Data terbaru tersebut disampaikan Dinas Kesehatan Kabupaten Agam hingga Rabu siang.
Kepala Dinas Kesehatan Kabupaten Agam, Hendri Rusdian mengatakan, dari 237 siswa yang mendapat penanganan, dua orang harus dirujuk ke rumah sakit di Bukittinggi.
“Sampai siang ini (Rabu, 2/9/2026) berjumlah 237 orang, dua orang dirujuk ke RS di Bukittinggi. Satu dirujuk ke RSUD Bukittinggi dan satu di RST Bukittinggi,” kata Hendri.
Sementara itu, menu MBG yang diduga dikonsumsi para siswa menjadi perhatian.
Berdasarkan foto yang dikirim Hendri kepada Katasumbar.com, menu tersebut terdiri dari nasi dengan bawang goreng, telur puyuh, tahu goreng, berbentuk kuah gulai, potongan tomat dan timun, serta potongan semangka dan daun selada.
Hendri mengatakan, makanan tersebut berasal dari satu dapur Satuan Pelayanan Pemenuhan Gizi (SPPG) di Kecamatan Palupuh.
“Dari satu dapur SPPG,” ujarnya.
Sebelumnya, beredar video yang memperlihatkan sejumlah siswa di Kecamatan Palupuh dilarikan ke puskesmas.
Para siswa tersebut diduga mengalami keracunan setelah mengonsumsi makanan dari program MBG.
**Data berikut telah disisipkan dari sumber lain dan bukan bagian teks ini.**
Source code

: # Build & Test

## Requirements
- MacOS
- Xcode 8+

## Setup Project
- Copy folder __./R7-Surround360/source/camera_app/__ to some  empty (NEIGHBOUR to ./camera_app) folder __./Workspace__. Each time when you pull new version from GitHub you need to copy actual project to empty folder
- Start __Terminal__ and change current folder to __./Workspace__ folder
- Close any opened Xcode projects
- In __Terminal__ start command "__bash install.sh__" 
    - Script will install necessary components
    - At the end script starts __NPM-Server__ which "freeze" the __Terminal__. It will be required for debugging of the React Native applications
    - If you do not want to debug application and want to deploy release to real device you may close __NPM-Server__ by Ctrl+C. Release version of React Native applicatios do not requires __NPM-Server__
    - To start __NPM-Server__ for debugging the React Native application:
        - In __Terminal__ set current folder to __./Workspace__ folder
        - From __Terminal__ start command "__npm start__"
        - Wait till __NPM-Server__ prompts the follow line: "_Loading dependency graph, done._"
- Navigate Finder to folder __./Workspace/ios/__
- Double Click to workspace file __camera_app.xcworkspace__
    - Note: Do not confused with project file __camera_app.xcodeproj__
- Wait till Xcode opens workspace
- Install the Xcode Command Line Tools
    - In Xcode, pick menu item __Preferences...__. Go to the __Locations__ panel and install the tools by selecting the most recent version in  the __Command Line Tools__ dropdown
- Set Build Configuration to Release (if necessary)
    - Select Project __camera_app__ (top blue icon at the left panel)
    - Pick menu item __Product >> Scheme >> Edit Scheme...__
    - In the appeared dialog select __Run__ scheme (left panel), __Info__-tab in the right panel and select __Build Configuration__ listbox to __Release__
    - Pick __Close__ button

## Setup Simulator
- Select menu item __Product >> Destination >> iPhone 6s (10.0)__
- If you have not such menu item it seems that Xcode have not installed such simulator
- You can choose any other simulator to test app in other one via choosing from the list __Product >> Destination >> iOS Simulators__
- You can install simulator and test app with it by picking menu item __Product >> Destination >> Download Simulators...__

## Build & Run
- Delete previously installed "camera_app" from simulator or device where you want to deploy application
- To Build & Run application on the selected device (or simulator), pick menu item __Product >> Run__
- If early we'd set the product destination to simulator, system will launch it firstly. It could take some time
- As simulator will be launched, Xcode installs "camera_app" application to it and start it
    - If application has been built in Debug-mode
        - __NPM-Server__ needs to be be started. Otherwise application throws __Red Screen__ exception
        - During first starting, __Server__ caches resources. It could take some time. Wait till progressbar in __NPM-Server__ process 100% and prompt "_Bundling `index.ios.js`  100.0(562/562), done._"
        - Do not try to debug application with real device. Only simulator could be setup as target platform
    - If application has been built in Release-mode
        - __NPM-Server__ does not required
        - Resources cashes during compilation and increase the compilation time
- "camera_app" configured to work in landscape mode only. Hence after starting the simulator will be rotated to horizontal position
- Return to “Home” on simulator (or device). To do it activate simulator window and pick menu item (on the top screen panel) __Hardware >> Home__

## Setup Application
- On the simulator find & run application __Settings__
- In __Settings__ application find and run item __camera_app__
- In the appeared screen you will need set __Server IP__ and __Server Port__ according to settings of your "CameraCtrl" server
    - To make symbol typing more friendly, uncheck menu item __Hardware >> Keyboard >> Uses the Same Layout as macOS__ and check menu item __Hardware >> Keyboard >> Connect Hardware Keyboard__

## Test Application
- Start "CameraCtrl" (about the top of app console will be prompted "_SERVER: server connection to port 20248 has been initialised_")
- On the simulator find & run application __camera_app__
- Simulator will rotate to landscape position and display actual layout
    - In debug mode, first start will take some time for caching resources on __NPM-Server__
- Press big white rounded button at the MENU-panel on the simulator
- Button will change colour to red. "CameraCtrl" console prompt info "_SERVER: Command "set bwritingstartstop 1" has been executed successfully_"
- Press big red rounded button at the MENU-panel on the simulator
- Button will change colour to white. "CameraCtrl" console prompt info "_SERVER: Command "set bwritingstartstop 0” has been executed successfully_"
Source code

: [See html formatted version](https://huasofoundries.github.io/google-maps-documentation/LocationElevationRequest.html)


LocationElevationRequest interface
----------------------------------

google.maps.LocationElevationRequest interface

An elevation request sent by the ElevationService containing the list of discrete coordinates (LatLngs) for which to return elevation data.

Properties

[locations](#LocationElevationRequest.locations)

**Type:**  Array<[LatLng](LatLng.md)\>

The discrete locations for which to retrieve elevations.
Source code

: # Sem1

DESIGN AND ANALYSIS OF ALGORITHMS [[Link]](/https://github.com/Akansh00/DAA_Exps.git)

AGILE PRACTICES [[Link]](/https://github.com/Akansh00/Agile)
Salah satu video diunggah akun Facebook Rizki Saputra dengan narasi, “Situasi Puskesmas Palupuh, Ada Apa dengan MBG”.
Hendri sebelumnya juga membenarkan kejadian tersebut.
Keluhan kesehatan mulai dilaporkan sejak Selasa (1/9/2026). Saat itu, sebanyak 56 murid SD mengeluhkan sakit perut secara bersamaan.
Kasus kemudian bertambah pada Rabu (2/9/2026). Data sementara sempat mencatat 146 siswa mendapat penanganan medis di Puskesmas Palupuh dan sejumlah puskesmas pembantu (pustu).
Para siswa tersebut berasal dari sekitar 20 sekolah tingkat TK, SD, dan SMP yang mendapat pasokan makanan dari dapur MBG yang sama.
Hendri mengatakan, penyebab kejadian tersebut masih dalam penyelidikan.
Tim Balai Pengawas Obat dan Makanan (BPOM) bersama Dinas Kesehatan Kabupaten Agam telah melakukan pemeriksaan, termasuk terhadap sampel makanan yang dikonsumsi para siswa.
Hasil pemeriksaan nantinya akan menjadi dasar untuk mengetahui penyebab pasti keluhan kesehatan yang dialami para siswa secara bersamaan.